Its Friday statement was followed by one from authorities in its home province of Guangdong, saying they would send a team at Evergrande’s request to oversee risk management, strengthen internal control and maintain operations — the state’s first public move to intervene directly to manage any fallout.
The central bank, banking and insurance regulator and securities regulator also released statements, saying risk to the property sector could be contained.
Analysts said authorities’ concerted effort signaled Evergrande has likely already entered a managed debt-asset restructuring process.
Morgan Stanley said such a process would involve coordination between authorities to maintain operations of property projects, and negotiation with onshore creditors to ensure financing for project completion.
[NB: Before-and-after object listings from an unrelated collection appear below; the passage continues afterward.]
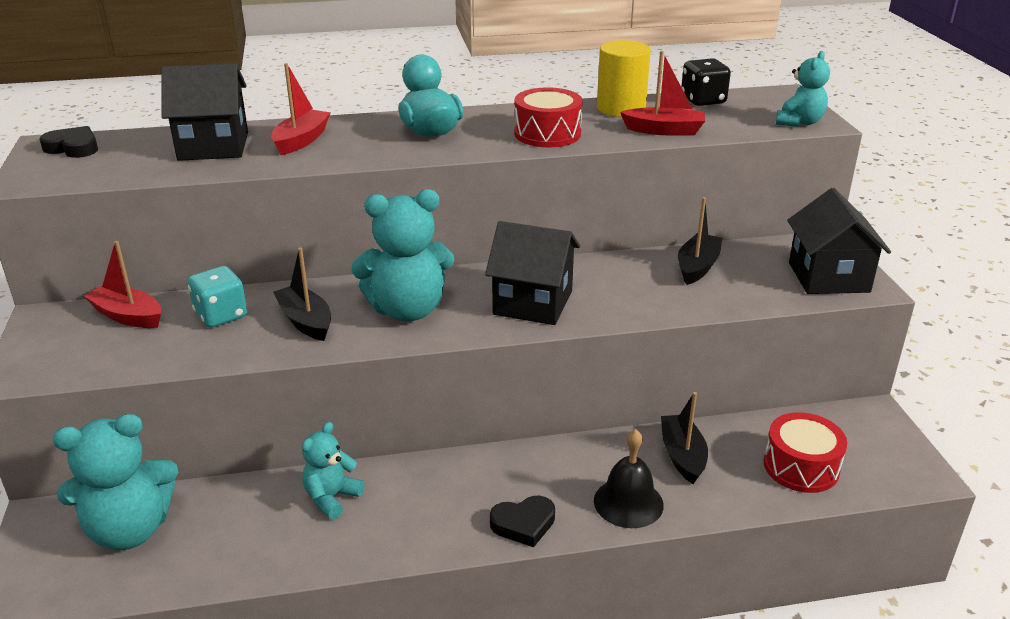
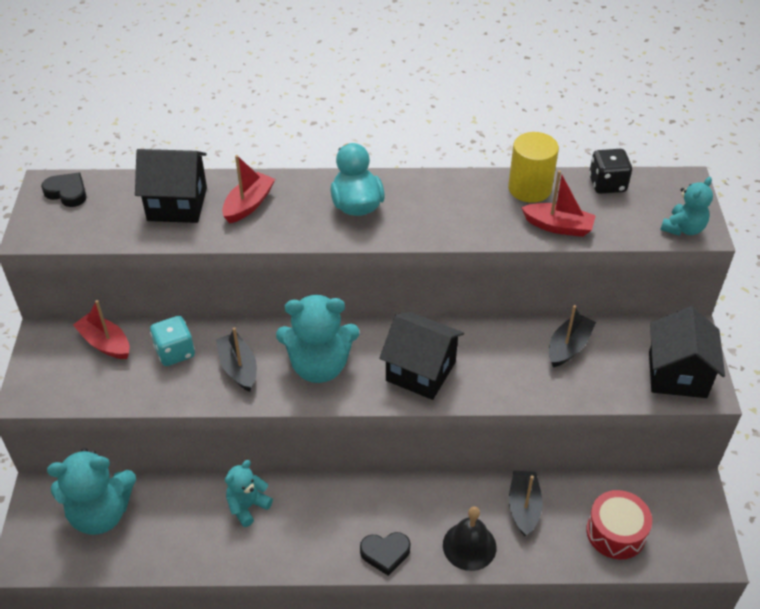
camera: 10 degrees right, 15 degrees up
red drum [514,87,583,148] -> none

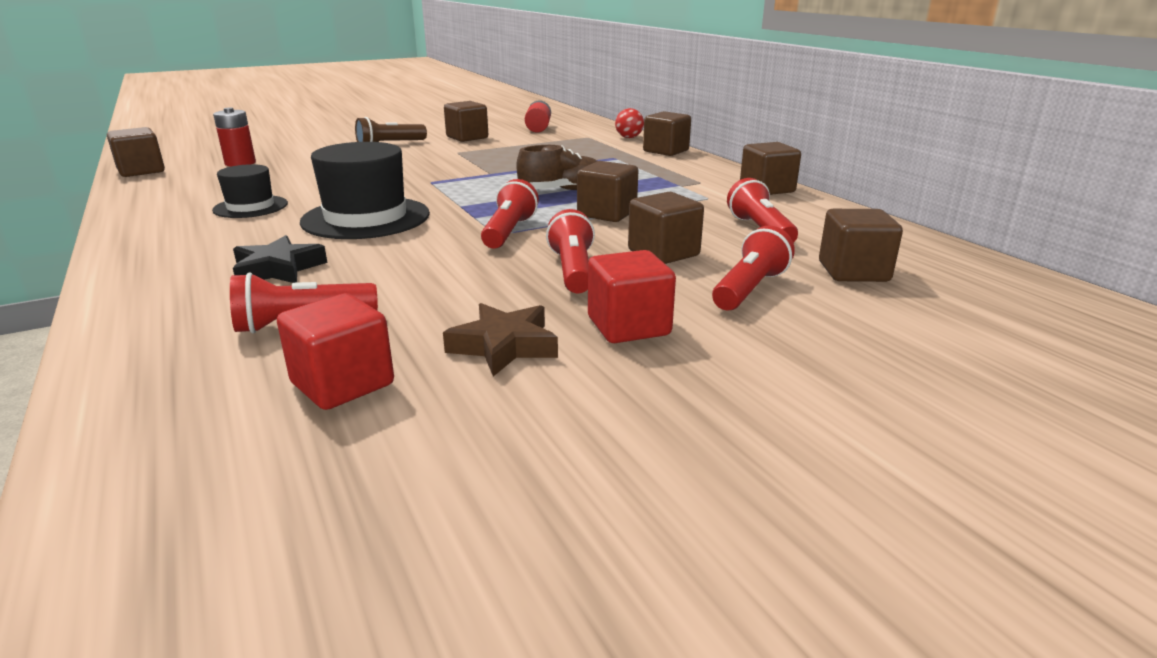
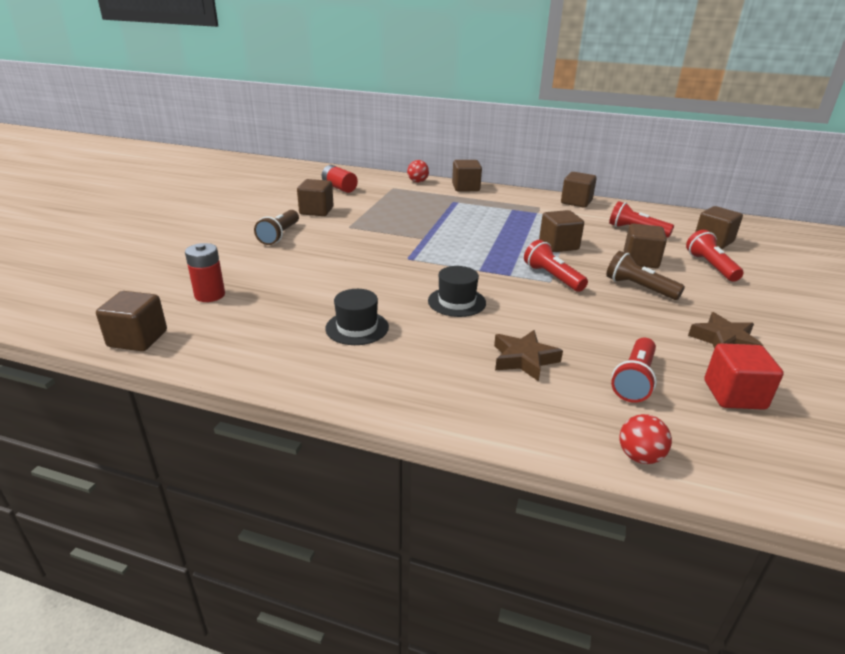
camera: 45 degrees left, 5 degrees up
black star [233,235,327,283] -> brown star [494,330,563,382]
black hat [300,142,430,239] -> black hat [428,266,486,317], size x0.58
brown shoe [516,145,597,190] -> none
red flashlight [546,209,595,293] -> brown flashlight [606,251,685,300]
red cube [588,250,676,343] -> none
none -> red ball [619,414,672,464]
Regulators would also likely facilitate debt restructuring discussion with offshore creditors after operations stabilize, the U.S. investment bank said in a report.
After the flurry of statements, Evergrande’s stock nose-dived 20% on Monday to close at an all-time low of HK$1.82.
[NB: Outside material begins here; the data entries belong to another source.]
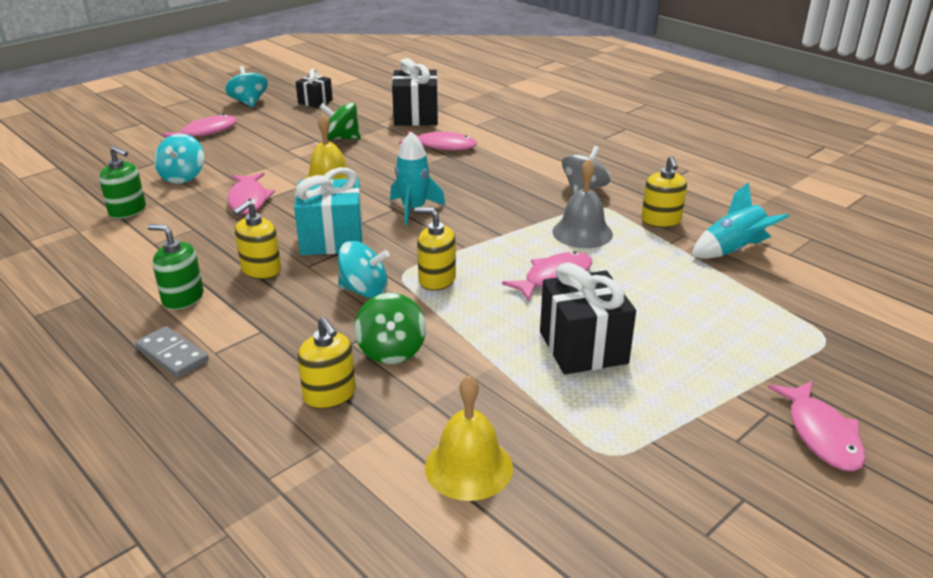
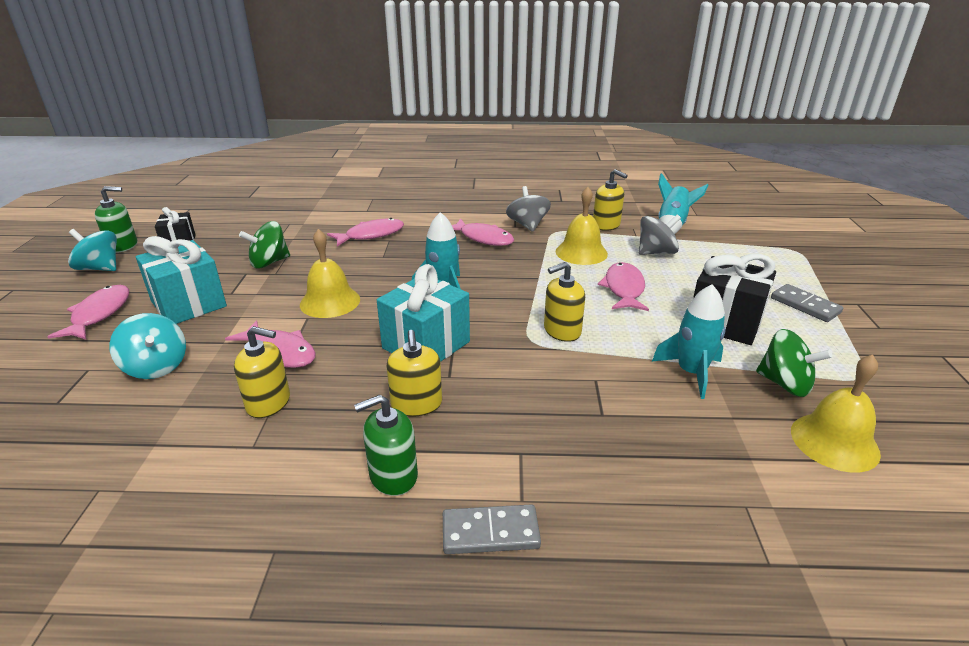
camera: 45 degrees left, 0 degrees up
green soap dispenser [99,146,146,219] -> green soap dispenser moved to [95,186,137,253]
yellow soap dispenser [298,317,356,409] -> yellow soap dispenser moved to [234,326,290,418]
turquoise spinning top [338,241,390,298] -> none
green spinning top [354,293,426,364] -> green spinning top moved to [756,329,832,397]
black gift [392,58,438,126] -> none
grey bell [552,159,613,248] -> yellow bell [556,187,608,265]
pink fish [768,381,865,471] -> pink fish moved to [452,218,514,246]
none -> turquoise gift [136,236,227,324]
none -> grey spinning top [639,214,681,255]
none -> turquoise rocket [652,284,726,399]
none -> grey domino [771,284,843,322]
Its November 2022 bond — one of two bonds that could go into default upon Monday non-payment — was trading at the distressed price of 18.560 U.S. cents on the dollar, compared with 20.083 cents at Friday’s close.
Evergrande has been struggling to raise capital through asset disposal, and the government has asked Chairman Hui Ka Yan to use his wealth to repay company debt.
The firm is just one of a number of developers starved of liquidity due to regulatory curbs on borrowing, prompting offshore debt defaults, credit-rating downgrades and sell-offs in developers’ shares and bonds.
To stem turmoil, regulators since October have urged banks to relax lending for developers’ normal financing needs and allowed more real estate firms to sell domestic bonds.
To free up funds, Premier Li Keqiang on Friday said China will cut the bank reserve requirement ratio “in a timely way.”
Still, the government may have to significantly step up policy-easing measures in the spring to prevent a sharp downturn in the property sector as repayment pressure intensifies, Japanese investment bank Nomura said in a report on Sunday.
Quarterly dollar bond repayments will almost double to $19.8 billion in the first quarter and $18.5 billion in the second.
Yet easing measures such as the ability to sell domestic bonds are unlikely to help Evergrande refinance as there would be no demand for its notes, CGS-CIMB Securities said on Monday.
Evergrande’s inability to sell projects — with almost zero November sales — also makes short-term debt payments “highly unlikely,” the brokerage said.
On Monday, smaller developer Sunshine 100 China Holdings Ltd said it had defaulted on a $170 million dollar bond due Dec. 5 “owing to liquidity issues arising from the adverse impact of a number of factors including the macroeconomic environment and the real estate industry.”
The delinquency will trigger cross-default provisions under certain other debt instruments, it said.
Last week, Kaisa Group Holdings Ltd — China’s largest offshore debtor among developers after Evergrande — said bondholders had rejected an offer to exchange its 6.5% offshore bonds due Dec. 7 , leaving it at risk of default.
The developer has begun talks with some of the bondholders to extend the deadline for the $400 million debt repayment, sources have told Reuters.
Smaller rival China Aoyuan Property Group Ltd last week also said creditors have demanded repayment of $651.2 million due to a slew of credit-rating downgrades, and that it may be unable to pay due to a lack of liquidity.
Aoyuan Chairman Guo Zi Wen on Friday told executives at an internal meeting to have a “wartime mindset” to ensure operation and project delivery and to fund repayment, a person with direct knowledge of the matter told Reuters.
Such tasks will be priorities for the developer, which will leave bond repayment negotiation to professional institutions in Hong Kong, said the person, declining to be identified as the matter is private.
Aoyuan did not respond to a request for comment.
The developer’s share price fell nearly 8% on Monday. Kaisa lost 3.8% whereas Sunshine 100 plunged 14%.